Crude methods of detecting swine flu have so far provoked hand-wringing and no small amount of ridicule. Planeloads of travelers to China have had laser beams aimed at their foreheads, landing some under quarantine (and spurring a YouTube minifest of airport videos). This summer, Slate reported on a camp that tried to prescreen kids for flu by checking campers for fevers—and failed to detect a sick child whose physician parent brought his temperature down with Tylenol, fueling an outbreak. Meanwhile, people infected with the virus can pass it on before they develop symptoms; others never develop fever at all.
With swine flu cases surging again in much of the United States, a portable and cheap detector that could ID the infected—even before they fall sick—would be a boon to public health. Despite some evidence that it gets deeper into the lungs than other seasonal viruses, most cases of swine flu are described as mild. But for people with asthma, diabetes, and heart disease; young children; and pregnant women, H1N1 can be grim. Even worse, some parents irrationally plan to avoid vaccination for their kids, and fears remain that a more virulent form may yet emerge—both of which could fuel trouble. Better methods of detection could make a big difference, especially in day care centers, hospitals, and schools, by pinpointing who should stay home and who might benefit from early treatment.
Happily, researchers are gaining ground with a novel strategy to detect a wide range of infections and assess their severity in individuals. Traditional detection efforts have focused on fishing for pathogens like viruses or bacteria, and this remains a critical approach. But a growing number of scientists are also zeroing in on the other side of the battle—the individual's immune response. The molecular signatures of that response may offer clues as to what ailment, exactly, a person has, how sick he may become, and what treatments could help him. It's like analyzing Napoleon's invasion of Russia by focusing on the Russians' scorched-earth retreat. It's a big idea, with possibilities extending well beyond flu season.

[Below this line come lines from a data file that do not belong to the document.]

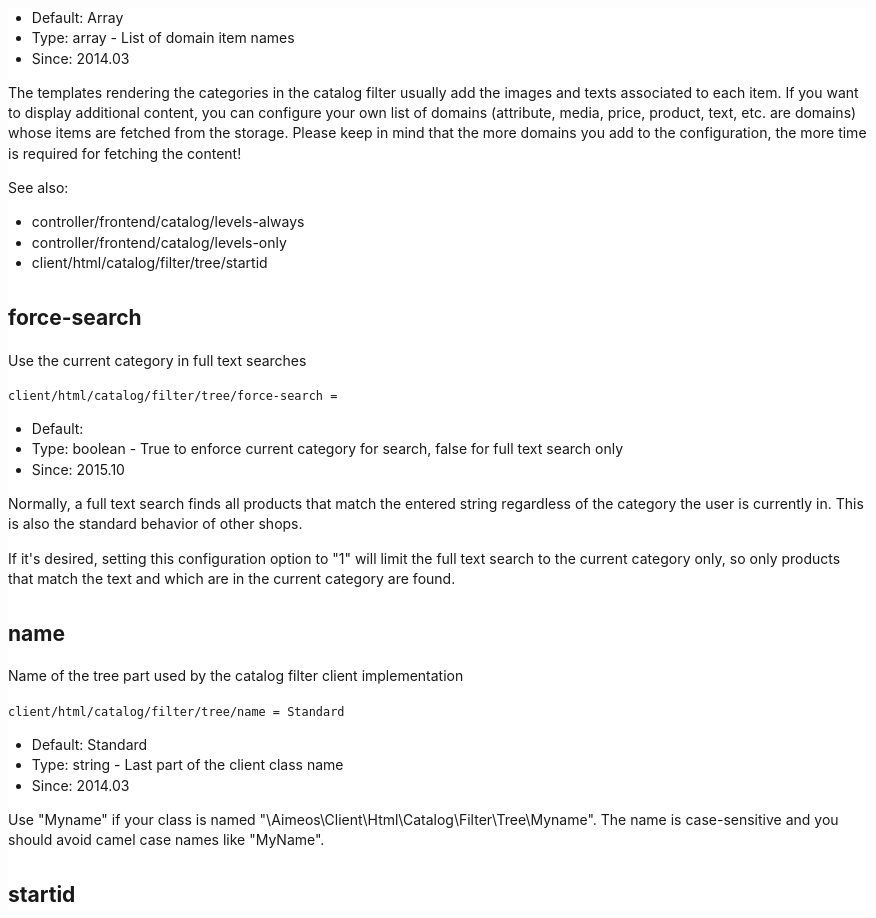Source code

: * Default: Array
* Type: array - List of domain item names
* Since: 2014.03

The templates rendering the categories in the catalog filter usually
add the images and texts associated to each item. If you want to
display additional content, you can configure your own list of
domains (attribute, media, price, product, text, etc. are domains)
whose items are fetched from the storage. Please keep in mind that
the more domains you add to the configuration, the more time is
required for fetching the content!

See also:

* controller/frontend/catalog/levels-always
* controller/frontend/catalog/levels-only
* client/html/catalog/filter/tree/startid

## force-search

Use the current category in full text searches

```
client/html/catalog/filter/tree/force-search = 
```

* Default: 
* Type: boolean - True to enforce current category for search, false for full text search only
* Since: 2015.10

Normally, a full text search finds all products that match the entered string
regardless of the category the user is currently in. This is also the standard
behavior of other shops.

If it's desired, setting this configuration option to "1" will limit the full
text search to the current category only, so only products that match the text
and which are in the current category are found.


## name

Name of the tree part used by the catalog filter client implementation

```
client/html/catalog/filter/tree/name = Standard
```

* Default: Standard
* Type: string - Last part of the client class name
* Since: 2014.03

Use "Myname" if your class is named "\Aimeos\Client\Html\Catalog\Filter\Tree\Myname".
The name is case-sensitive and you should avoid camel case names like "MyName".


## startid
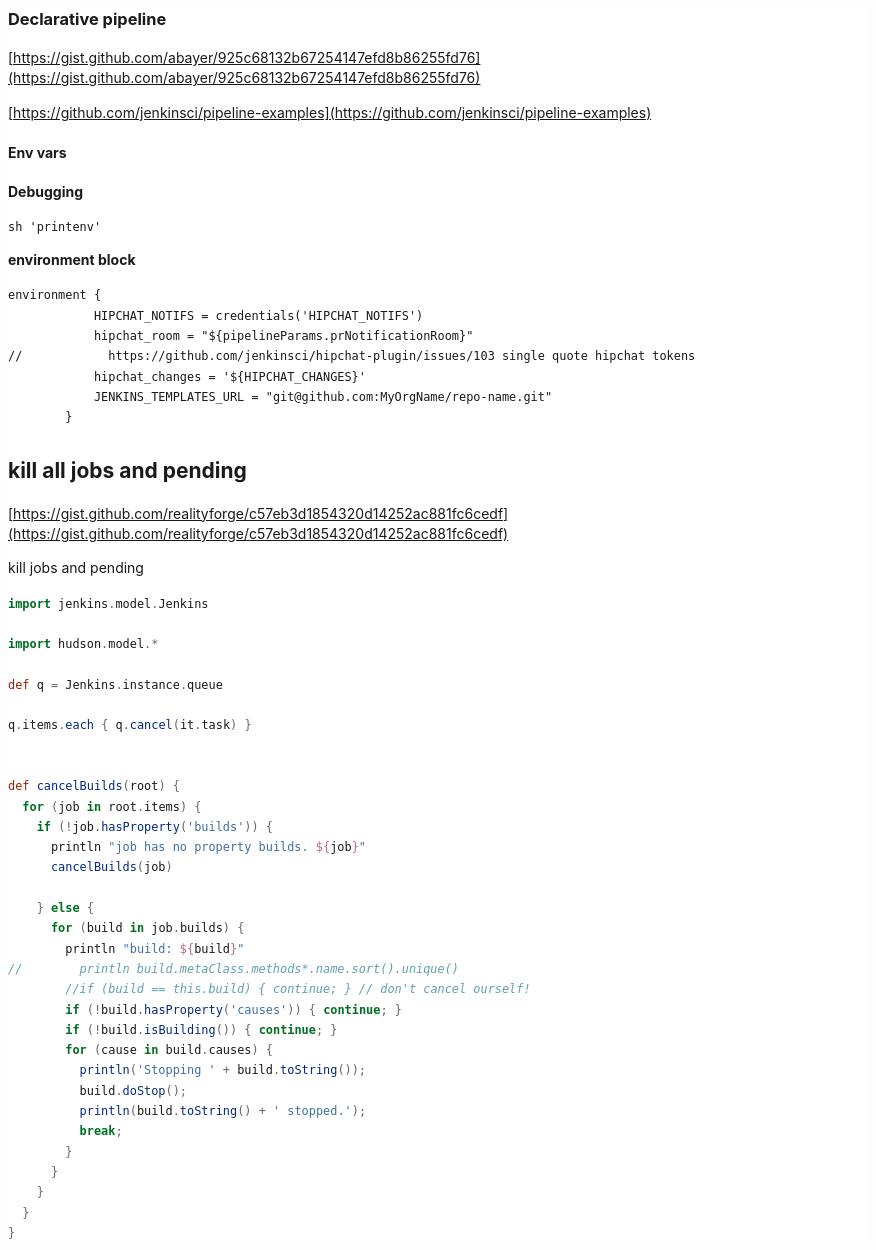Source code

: ### Declarative pipeline

[https://gist.github.com/abayer/925c68132b67254147efd8b86255fd76](https://gist.github.com/abayer/925c68132b67254147efd8b86255fd76)

[https://github.com/jenkinsci/pipeline-examples](https://github.com/jenkinsci/pipeline-examples)

#### Env vars

**Debugging**

```text
sh 'printenv'
```

**environment block**

```text
environment {
            HIPCHAT_NOTIFS = credentials('HIPCHAT_NOTIFS')
            hipchat_room = "${pipelineParams.prNotificationRoom}"
//            https://github.com/jenkinsci/hipchat-plugin/issues/103 single quote hipchat tokens
            hipchat_changes = '${HIPCHAT_CHANGES}'
            JENKINS_TEMPLATES_URL = "git@github.com:MyOrgName/repo-name.git"
        }
```

## kill all jobs and pending

[https://gist.github.com/realityforge/c57eb3d1854320d14252ac881fc6cedf](https://gist.github.com/realityforge/c57eb3d1854320d14252ac881fc6cedf)

kill jobs and pending

```groovy
import jenkins.model.Jenkins

import hudson.model.*

def q = Jenkins.instance.queue
  
q.items.each { q.cancel(it.task) }


def cancelBuilds(root) {
  for (job in root.items) {
    if (!job.hasProperty('builds')) {
      println "job has no property builds. ${job}"
      cancelBuilds(job)
            
    } else {
      for (build in job.builds) {
        println "build: ${build}"
//        println build.metaClass.methods*.name.sort().unique()
        //if (build == this.build) { continue; } // don't cancel ourself!
        if (!build.hasProperty('causes')) { continue; }
        if (!build.isBuilding()) { continue; }
        for (cause in build.causes) {
          println('Stopping ' + build.toString());
          build.doStop();
          println(build.toString() + ' stopped.');
          break;
        }
      }
    }
  }
}
```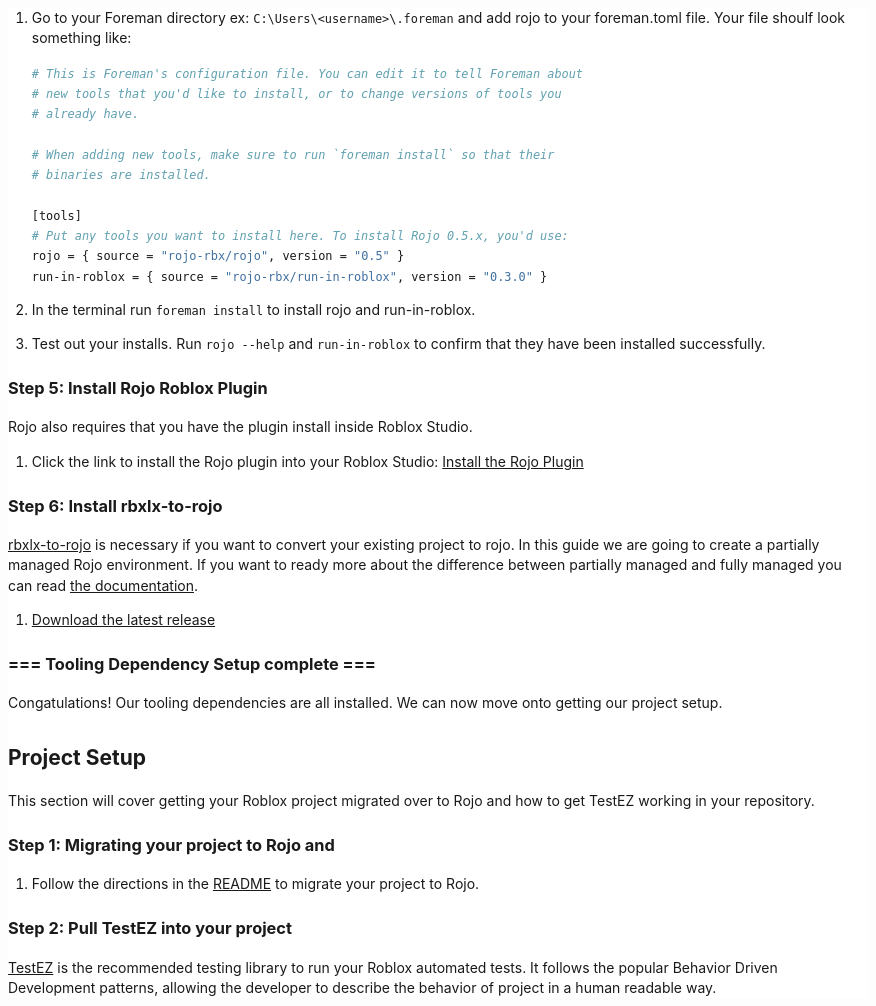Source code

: 1. Go to your Foreman directory ex: `C:\Users\<username>\.foreman` and add rojo to your foreman.toml file. Your file shoulf look something like:

   ```sh
   # This is Foreman's configuration file. You can edit it to tell Foreman about
   # new tools that you'd like to install, or to change versions of tools you
   # already have.

   # When adding new tools, make sure to run `foreman install` so that their
   # binaries are installed.

   [tools]
   # Put any tools you want to install here. To install Rojo 0.5.x, you'd use:
   rojo = { source = "rojo-rbx/rojo", version = "0.5" }
   run-in-roblox = { source = "rojo-rbx/run-in-roblox", version = "0.3.0" }
   ```

2. In the terminal run `foreman install` to install rojo and run-in-roblox.
3. Test out your installs. Run `rojo --help` and `run-in-roblox` to confirm that they have been installed successfully.

### Step 5: Install Rojo Roblox Plugin

Rojo also requires that you have the plugin install inside Roblox Studio.

1. Click the link to install the Rojo plugin into your Roblox Studio: [Install the Rojo Plugin][rojo-studio-plugin]

### Step 6: Install rbxlx-to-rojo

[rbxlx-to-rojo] is necessary if you want to convert your existing project to rojo. In this guide we are going to create a partially managed Rojo environment. If you want to ready more about the difference between partially managed and fully managed you can read [the documentation][rojo-part-v-full].

1. [Download the latest release][rbxlx-to-rojo-releases]

### === Tooling Dependency Setup complete ===

Congatulations! Our tooling dependencies are all installed. We can now move onto getting our project setup.

## Project Setup

This section will cover getting your Roblox project migrated over to Rojo and how to get TestEZ working in your repository.

### Step 1: Migrating your project to Rojo and

1. Follow the directions in the [README][rbxlx-to-rojo] to migrate your project to Rojo.

### Step 2: Pull TestEZ into your project

[TestEZ] is the recommended testing library to run your Roblox automated tests. It follows the popular Behavior Driven Development patterns, allowing the developer to describe the behavior of project in a human readable way.


[//]: # "These are reference links used in the body of this note and get stripped out when the markdown processor does its job. There is no need to format nicely because it shouldn't be seen. Thanks SO - http://stackoverflow.com/questions/4823468/store-comments-in-markdown-syntax"
[vs-downloads]: https://visualstudio.microsoft.com/downloads/
[vs-c++]: https://visualstudio.microsoft.com/thank-you-downloading-visual-studio/?sku=BuildTools&rel=16
[rust-downloads]: https://www.rust-lang.org/learn/get-started
[mac-path]: https://www.cyberciti.biz/faq/appleosx-bash-unix-change-set-path-environment-variable/
[windows-path]: https://www.architectryan.com/2018/03/17/add-to-the-path-on-windows-10/
[foreman]: https://github.com/Roblox/foreman
[rojo-docs]: https://rojo.space/docs/
[rojo-repo]: https://github.com/rojo-rbx/rojo.space/
[run-in-roblox]: https://github.com/rojo-rbx/run-in-roblox
[rbxlx-to-rojo-releases]: https://github.com/rojo-rbx/rbxlx-to-rojo/releases
[rbxlx-to-rojo]: https://github.com/rojo-rbx/rbxlx-to-rojo
[rbxlx-to-rojo-releases]: https://github.com/rojo-rbx/rbxlx-to-rojo/releases
[vscode]: https://code.visualstudio.com/
[rojo-studio-plugin]: https://www.roblox.com/library/1997686364/Rojo-0-5-4
[rojo-part-v-full]: https://rojo.space/docs/0.5.x/reference/full-vs-partial/
[testez]: https://github.com/Roblox/testez
[git]: https://git-scm.com/
[testez-docs]: https://roblox.github.io/testez/
[testez-example]: https://roblox.github.io/testez/getting-started/writing-tests/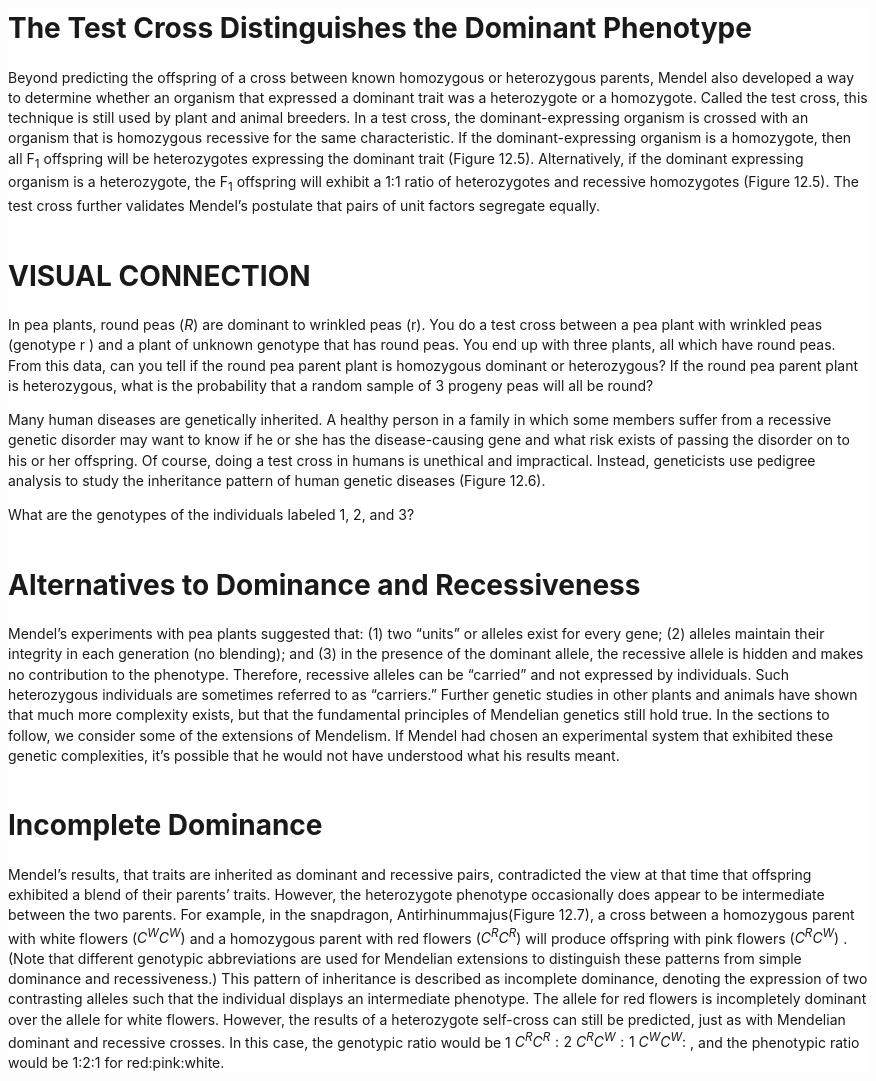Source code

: # The Test Cross Distinguishes the Dominant Phenotype

Beyond predicting the offspring of a cross between known homozygous or heterozygous parents, Mendel also developed a way to determine whether an organism that expressed a dominant trait was a heterozygote or a homozygote. Called the test cross, this technique is still used by plant and animal breeders. In a test cross, the dominant-expressing organism is crossed with an organism that is homozygous recessive for the same characteristic. If the dominant-expressing organism is a homozygote, then all $\mathrm { F } _ { 1 }$ offspring will be heterozygotes expressing the dominant trait (Figure 12.5). Alternatively, if the dominant expressing organism is a heterozygote, the $\mathrm { F } _ { 1 }$ offspring will exhibit a 1:1 ratio of heterozygotes and recessive homozygotes (Figure 12.5). The test cross further validates Mendel’s postulate that pairs of unit factors segregate equally.



# VISUAL CONNECTION

In pea plants, round peas $( R )$ are dominant to wrinkled peas (r). You do a test cross between a pea plant with wrinkled peas (genotype r ) and a plant of unknown genotype that has round peas. You end up with three plants, all which have round peas. From this data, can you tell if the round pea parent plant is homozygous dominant or heterozygous? If the round pea parent plant is heterozygous, what is the probability that a random sample of 3 progeny peas will all be round?

Many human diseases are genetically inherited. A healthy person in a family in which some members suffer from a recessive genetic disorder may want to know if he or she has the disease-causing gene and what risk exists of passing the disorder on to his or her offspring. Of course, doing a test cross in humans is unethical and impractical. Instead, geneticists use pedigree analysis to study the inheritance pattern of human genetic diseases (Figure 12.6).

What are the genotypes of the individuals labeled 1, 2, and 3?

# Alternatives to Dominance and Recessiveness

Mendel’s experiments with pea plants suggested that: (1) two “units” or alleles exist for every gene; (2) alleles maintain their integrity in each generation (no blending); and (3) in the presence of the dominant allele, the recessive allele is hidden and makes no contribution to the phenotype. Therefore, recessive alleles can be “carried” and not expressed by individuals. Such heterozygous individuals are sometimes referred to as “carriers.” Further genetic studies in other plants and animals have shown that much more complexity exists, but that the fundamental principles of Mendelian genetics still hold true. In the sections to follow, we consider some of the extensions of Mendelism. If Mendel had chosen an experimental system that exhibited these genetic complexities, it’s possible that he would not have understood what his results meant.

# Incomplete Dominance

Mendel’s results, that traits are inherited as dominant and recessive pairs, contradicted the view at that time that offspring exhibited a blend of their parents’ traits. However, the heterozygote phenotype occasionally does appear to be intermediate between the two parents. For example, in the snapdragon, Antirhinummajus(Figure 12.7), a cross between a homozygous parent with white flowers $( C ^ { W } C ^ { W } )$ and a homozygous parent with red flowers $( C ^ { R } C ^ { R } )$ will produce offspring with pink flowers $( C ^ { R } C ^ { W } )$ . (Note that different genotypic abbreviations are used for Mendelian extensions to distinguish these patterns from simple dominance and recessiveness.) This pattern of inheritance is described as incomplete dominance, denoting the expression of two contrasting alleles such that the individual displays an intermediate phenotype. The allele for red flowers is incompletely dominant over the allele for white flowers. However, the results of a heterozygote self-cross can still be predicted, just as with Mendelian dominant and recessive crosses. In this case, the genotypic ratio would be 1 $C ^ { R } C ^ { R } { : } 2 \ C ^ { R } C ^ { W } { : } 1 \ C ^ { W } C ^ { W } { : }$ , and the phenotypic ratio would be 1:2:1 for red:pink:white.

Scientists at Duke, for instance, are mapping broad biological changes, including immune-related changes, among students who are exposed to or come down with H1N1. The hope is that these signals will appear early enough and prove adequately specific to be used for early screening. The researchers first made strides looking at a range of respiratory infections. In September, they reported on combinations of genes that were expressed in response to cold virus, the respiratory syncytial virus, and seasonal influenza A: They exposed healthy (and willing) subjects to the virus and tracked them with repeated blood samples as some developed symptoms. Then they analyzed molecular changes in those blood samples, homing in on signatures that predicted who got sick. Using these signatures, they could distinguish viral infections from one another—as well as from bacterial infections—with signals appearing relatively early on. Now the group has turned to swine flu, which is on the rise at Duke, with several hundred cases so far this year.Students enrolled in the study are providing blood samples, e-mail check-ins, and, if they get sick, information on their close contacts, with whom researchers will also try to follow-up.
The goal is to develop a molecular signature for H1N1 and other viruses that could be used for early detection. The team also hopes to build a portable device that would search for disease with just a small amount of blood—or simply a nasal swab or saliva sample. Such an approach might help ID people who would benefit from fast antiviral treatment, those who should be isolated, and those who need not be—perhaps saving planeloads of irritation down the road. The Duke work is funded by the Defense Advanced Research Projects Agency, the central research and development office for the Department of Defense, which would also like to identify infected soldiers before they spread disease or are sent on assignments they might become too sick to perform. DARPA apparently sees parallels between students and soldiers, who live in crowded quarters, get little sleep, and endure intensive (if different) kinds of stress, lead researcher Geoff Ginsburg told me.